Dimka grabbed the glider and ran into the room ... It was the 82-th year. Sex in the country
not yet.
Joke #44181 —  
 
0
 
- Mrs. Smith, you have a happy family?
- Oh yes! I have four sons and a wonderful husband!
- And also where are they now?

- My youngest, John, - in Iraq,
Second son, Mike, - in Afghanistan
The third son Bill in Kosovo now
But senior Peter is going to Iran.

- And where is your husband?
- Travel the world with lectures: How to stop the Russian invasion of
other countries.
Joke #44180 —  
 
0
 
I walk around the apartment looking for clean socks, I feel mushroom ... Where they
are found? How do they look?

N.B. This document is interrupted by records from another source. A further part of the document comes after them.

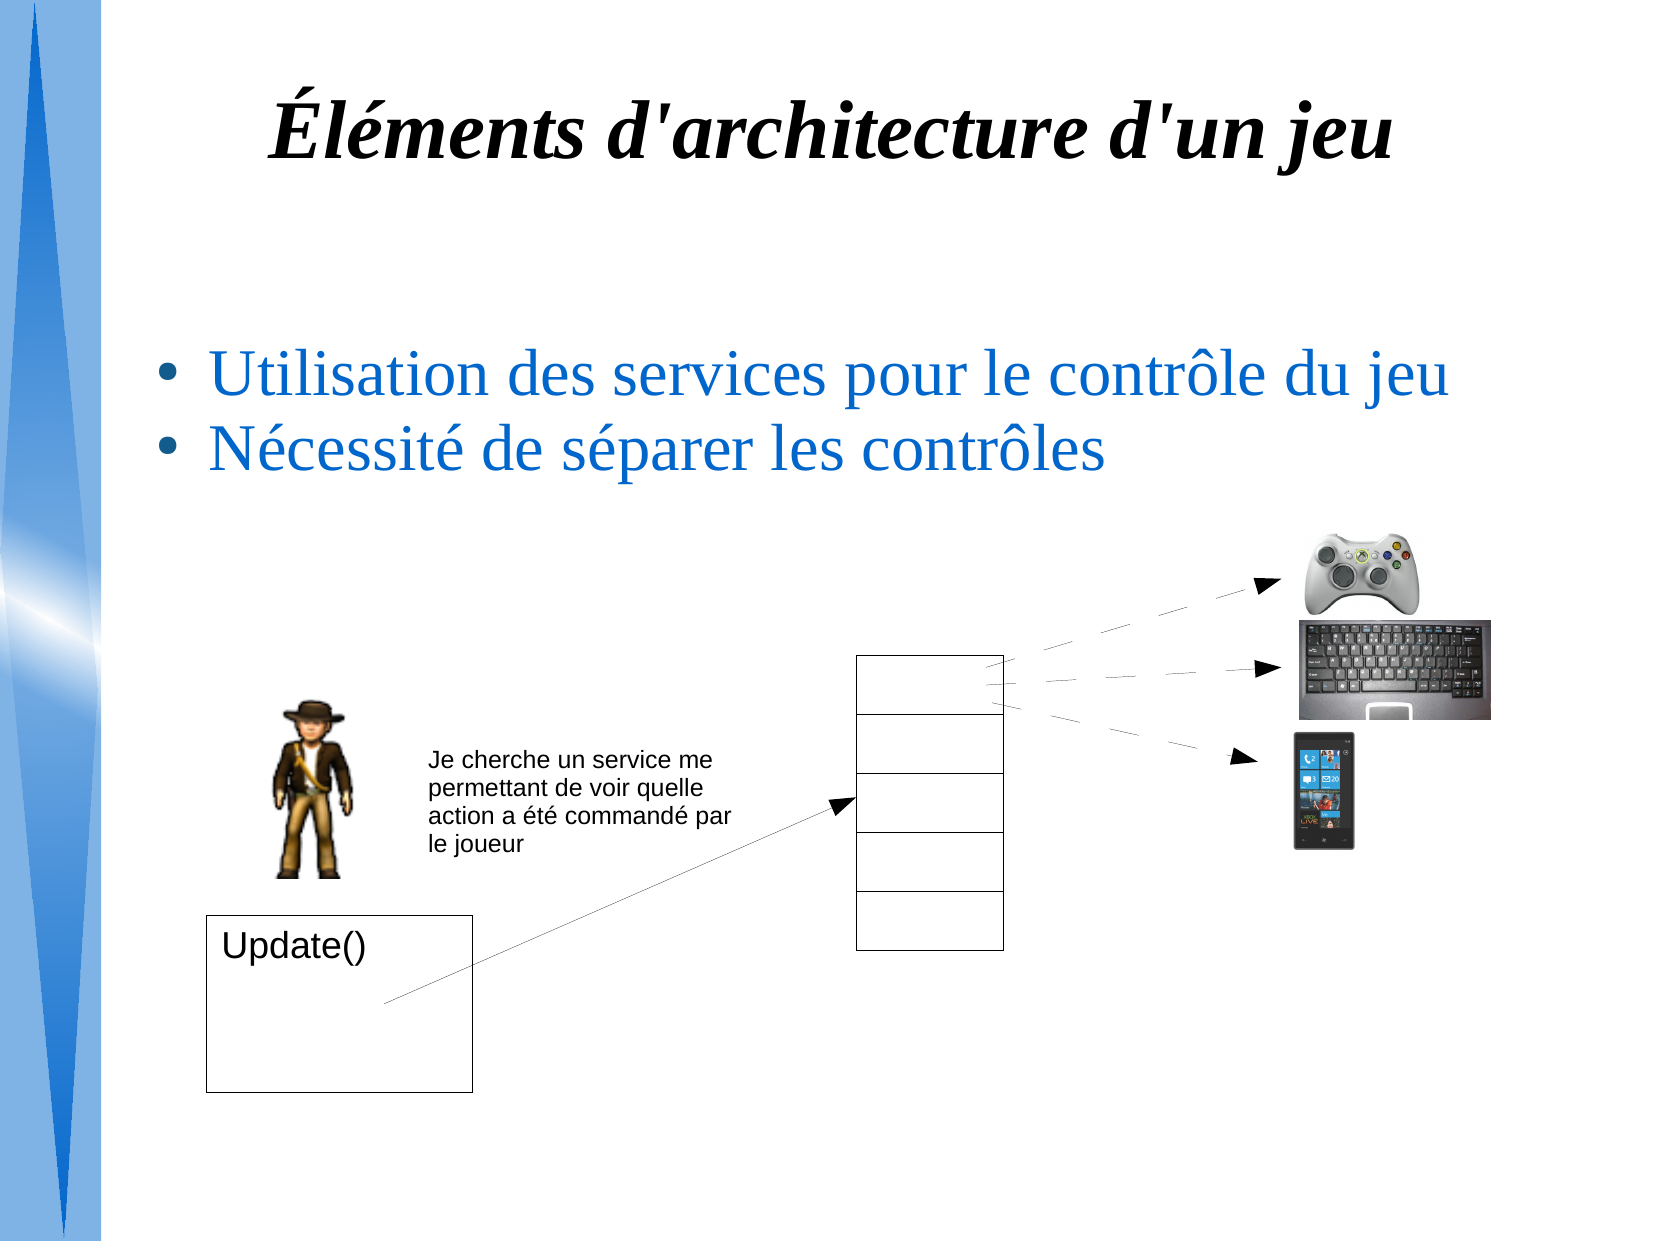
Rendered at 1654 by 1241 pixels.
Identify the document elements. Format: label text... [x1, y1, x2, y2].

text_box Update() [206, 917, 413, 975]
list Utilisation des services pour le contrôle du jeu Nécessité de séparer les contrôles [138, 336, 1527, 1141]
picture [1299, 526, 1491, 720]
text_box Je cherche un service me permettant de voir quelle action a été commandé par le joueur [413, 738, 768, 1102]
title Éléments d'architecture d'un jeu [138, 84, 1527, 177]
picture [213, 679, 414, 880]
picture [1289, 727, 1359, 857]
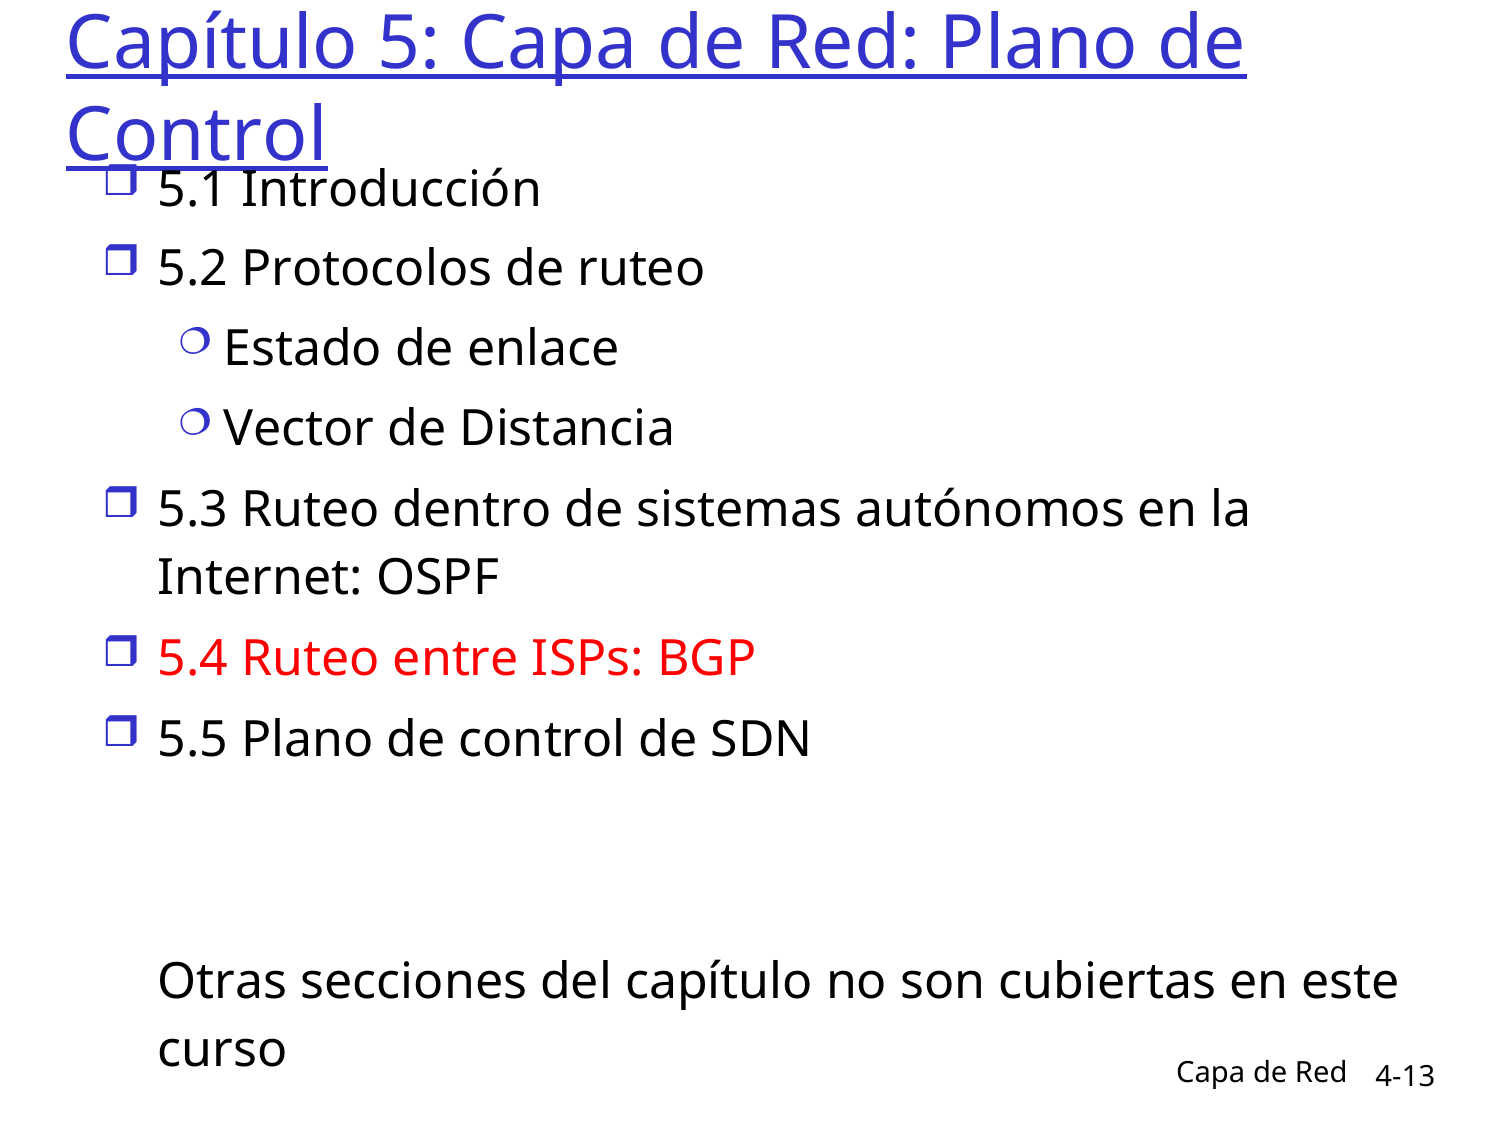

What can be collected, and what is not? ..
Joke #44179 —  
 
0
 
If you expect to see you come seven people, and you only
six devices for lobsters, then ... I have your problems!
Joke #44178 —  
 
0
 
Once a computer, two computer - will mesh!
Joke #44177 —  
 
0
 
Dog-dog has lost the owner and now drives home just anyone ....
Joke #44176 —  
 
0
 
- I'm in this weekend at Buttermilk traveled ...
- And what they did?
- Just kvass.
Joke #44175 —  
 
0
 
On weekends my father stuck to his desires album photo of Nissan X-Trail.
And yesterday he hit it ...
Joke #44174 —  
 
0
 
Did you know that
Near abroad - it is 8-16 hours in a tank.
Joke #44173 —  
 
0
 
Scottish children have the advantage over others that may
hold not only for my mother's, but also for papa's skirt.